## TASK DESCRIPTION
What lines below include the word "trong"? Copy each one.

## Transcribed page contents

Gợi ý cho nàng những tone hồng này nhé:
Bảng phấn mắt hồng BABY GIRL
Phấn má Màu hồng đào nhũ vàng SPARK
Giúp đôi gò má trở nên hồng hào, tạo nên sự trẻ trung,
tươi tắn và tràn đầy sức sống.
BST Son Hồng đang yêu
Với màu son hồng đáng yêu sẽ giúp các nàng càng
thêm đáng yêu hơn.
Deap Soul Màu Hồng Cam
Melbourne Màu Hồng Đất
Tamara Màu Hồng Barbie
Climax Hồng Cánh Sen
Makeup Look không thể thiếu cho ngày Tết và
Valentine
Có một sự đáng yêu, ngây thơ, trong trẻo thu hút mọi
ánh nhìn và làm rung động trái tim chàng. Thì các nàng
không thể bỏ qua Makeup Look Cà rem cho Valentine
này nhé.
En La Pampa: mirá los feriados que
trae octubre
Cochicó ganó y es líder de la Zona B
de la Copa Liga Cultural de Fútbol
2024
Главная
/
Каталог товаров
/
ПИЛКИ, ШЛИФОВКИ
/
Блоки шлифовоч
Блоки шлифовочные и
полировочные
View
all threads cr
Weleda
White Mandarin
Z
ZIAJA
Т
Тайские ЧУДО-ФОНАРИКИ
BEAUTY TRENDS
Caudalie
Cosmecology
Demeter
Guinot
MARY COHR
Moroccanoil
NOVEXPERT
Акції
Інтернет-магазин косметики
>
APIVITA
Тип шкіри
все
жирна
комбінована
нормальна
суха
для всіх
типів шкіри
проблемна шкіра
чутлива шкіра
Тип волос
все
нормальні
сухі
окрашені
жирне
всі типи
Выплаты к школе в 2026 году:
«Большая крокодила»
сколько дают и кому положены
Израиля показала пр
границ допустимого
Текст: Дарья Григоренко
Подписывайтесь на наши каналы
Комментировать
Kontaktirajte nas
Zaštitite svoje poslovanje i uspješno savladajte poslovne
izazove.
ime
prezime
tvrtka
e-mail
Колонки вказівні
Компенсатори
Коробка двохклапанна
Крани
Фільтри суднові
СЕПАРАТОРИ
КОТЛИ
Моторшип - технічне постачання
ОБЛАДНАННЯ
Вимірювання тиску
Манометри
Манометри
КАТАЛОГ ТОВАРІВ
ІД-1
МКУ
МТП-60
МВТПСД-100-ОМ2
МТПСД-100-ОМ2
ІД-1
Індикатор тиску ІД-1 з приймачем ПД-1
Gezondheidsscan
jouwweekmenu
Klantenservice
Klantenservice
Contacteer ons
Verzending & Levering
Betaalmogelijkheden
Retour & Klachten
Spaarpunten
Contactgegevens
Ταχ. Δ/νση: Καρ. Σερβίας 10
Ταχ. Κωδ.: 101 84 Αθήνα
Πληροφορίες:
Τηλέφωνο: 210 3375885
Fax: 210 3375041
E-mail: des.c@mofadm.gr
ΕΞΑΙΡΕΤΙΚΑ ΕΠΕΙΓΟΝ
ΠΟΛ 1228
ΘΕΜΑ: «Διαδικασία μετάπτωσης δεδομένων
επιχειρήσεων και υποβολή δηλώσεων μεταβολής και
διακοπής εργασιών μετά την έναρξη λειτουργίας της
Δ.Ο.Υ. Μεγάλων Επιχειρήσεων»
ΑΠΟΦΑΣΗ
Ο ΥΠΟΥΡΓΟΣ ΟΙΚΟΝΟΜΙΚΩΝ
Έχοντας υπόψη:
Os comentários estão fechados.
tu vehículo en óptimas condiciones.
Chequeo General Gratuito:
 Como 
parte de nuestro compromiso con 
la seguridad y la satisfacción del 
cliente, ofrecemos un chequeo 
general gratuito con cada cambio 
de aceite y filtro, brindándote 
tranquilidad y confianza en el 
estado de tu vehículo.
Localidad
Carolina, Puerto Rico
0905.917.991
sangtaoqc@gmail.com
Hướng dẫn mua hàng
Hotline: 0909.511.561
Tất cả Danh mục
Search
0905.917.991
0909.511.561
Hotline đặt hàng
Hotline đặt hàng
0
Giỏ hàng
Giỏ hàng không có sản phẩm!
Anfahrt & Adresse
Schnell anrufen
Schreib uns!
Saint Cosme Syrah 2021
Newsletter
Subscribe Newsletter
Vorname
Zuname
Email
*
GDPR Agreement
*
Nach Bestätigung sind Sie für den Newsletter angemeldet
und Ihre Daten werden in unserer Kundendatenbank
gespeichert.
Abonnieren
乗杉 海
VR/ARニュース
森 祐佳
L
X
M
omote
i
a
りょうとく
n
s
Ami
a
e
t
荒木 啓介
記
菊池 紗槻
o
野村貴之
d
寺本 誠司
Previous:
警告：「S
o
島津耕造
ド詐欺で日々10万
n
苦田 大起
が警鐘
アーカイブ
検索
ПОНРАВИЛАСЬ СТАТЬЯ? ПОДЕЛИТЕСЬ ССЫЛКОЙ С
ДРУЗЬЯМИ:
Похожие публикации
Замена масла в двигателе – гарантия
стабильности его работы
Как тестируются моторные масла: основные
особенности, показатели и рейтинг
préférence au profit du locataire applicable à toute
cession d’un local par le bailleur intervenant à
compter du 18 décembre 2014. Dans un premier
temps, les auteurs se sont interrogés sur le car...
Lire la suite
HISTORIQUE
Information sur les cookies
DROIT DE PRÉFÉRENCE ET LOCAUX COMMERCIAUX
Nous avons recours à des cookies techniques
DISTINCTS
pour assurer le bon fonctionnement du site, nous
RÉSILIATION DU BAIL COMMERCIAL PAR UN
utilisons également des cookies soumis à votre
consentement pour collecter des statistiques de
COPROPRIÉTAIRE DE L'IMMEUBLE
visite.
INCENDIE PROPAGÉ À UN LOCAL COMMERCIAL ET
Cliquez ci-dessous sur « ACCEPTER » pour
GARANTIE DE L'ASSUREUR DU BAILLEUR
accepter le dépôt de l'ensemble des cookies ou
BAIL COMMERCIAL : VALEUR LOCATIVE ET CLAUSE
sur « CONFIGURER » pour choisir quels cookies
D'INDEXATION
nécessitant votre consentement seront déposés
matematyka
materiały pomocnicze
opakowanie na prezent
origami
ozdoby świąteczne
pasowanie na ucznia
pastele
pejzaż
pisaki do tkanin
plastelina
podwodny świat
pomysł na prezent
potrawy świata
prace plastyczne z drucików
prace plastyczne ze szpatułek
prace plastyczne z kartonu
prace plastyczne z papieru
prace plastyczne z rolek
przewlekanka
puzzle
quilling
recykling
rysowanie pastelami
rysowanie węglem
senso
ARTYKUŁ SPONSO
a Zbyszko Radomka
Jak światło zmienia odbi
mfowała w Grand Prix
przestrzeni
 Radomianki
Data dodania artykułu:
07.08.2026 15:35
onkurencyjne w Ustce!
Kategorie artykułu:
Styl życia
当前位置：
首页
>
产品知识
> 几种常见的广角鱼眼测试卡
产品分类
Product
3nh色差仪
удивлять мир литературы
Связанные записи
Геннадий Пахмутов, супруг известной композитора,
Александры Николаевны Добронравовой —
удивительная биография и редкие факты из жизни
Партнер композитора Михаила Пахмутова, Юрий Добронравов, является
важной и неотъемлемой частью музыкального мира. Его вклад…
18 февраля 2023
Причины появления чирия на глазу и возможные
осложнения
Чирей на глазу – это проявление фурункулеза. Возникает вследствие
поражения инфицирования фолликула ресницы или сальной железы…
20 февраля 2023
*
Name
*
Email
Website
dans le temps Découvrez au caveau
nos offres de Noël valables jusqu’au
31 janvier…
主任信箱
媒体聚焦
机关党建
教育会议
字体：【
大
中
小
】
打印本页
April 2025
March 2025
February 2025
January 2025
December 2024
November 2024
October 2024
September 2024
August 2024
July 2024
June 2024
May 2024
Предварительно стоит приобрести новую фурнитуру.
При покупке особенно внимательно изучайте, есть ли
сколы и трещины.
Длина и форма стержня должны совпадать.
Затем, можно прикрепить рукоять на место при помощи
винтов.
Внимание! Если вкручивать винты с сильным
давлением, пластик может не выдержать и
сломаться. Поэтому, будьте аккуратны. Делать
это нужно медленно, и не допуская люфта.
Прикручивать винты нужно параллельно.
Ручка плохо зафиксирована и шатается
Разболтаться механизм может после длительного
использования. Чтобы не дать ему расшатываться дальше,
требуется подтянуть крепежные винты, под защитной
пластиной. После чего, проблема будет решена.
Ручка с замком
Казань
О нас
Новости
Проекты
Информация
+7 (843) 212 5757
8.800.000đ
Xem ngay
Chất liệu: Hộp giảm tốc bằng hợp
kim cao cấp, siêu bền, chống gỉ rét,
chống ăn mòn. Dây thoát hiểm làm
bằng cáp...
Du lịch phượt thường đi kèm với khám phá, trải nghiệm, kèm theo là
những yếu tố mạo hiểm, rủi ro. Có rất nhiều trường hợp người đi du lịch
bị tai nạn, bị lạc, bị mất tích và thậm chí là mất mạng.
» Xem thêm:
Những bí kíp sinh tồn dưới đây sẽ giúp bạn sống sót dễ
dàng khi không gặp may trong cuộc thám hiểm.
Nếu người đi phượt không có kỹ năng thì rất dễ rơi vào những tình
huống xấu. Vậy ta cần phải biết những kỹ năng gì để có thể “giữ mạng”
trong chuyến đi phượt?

## EXERCISE OUTPUT
Có một sự đáng yêu, ngây thơ, trong trẻo thu hút mọi
dàng khi không gặp may trong cuộc thám hiểm.
trong chuyến đi phượt?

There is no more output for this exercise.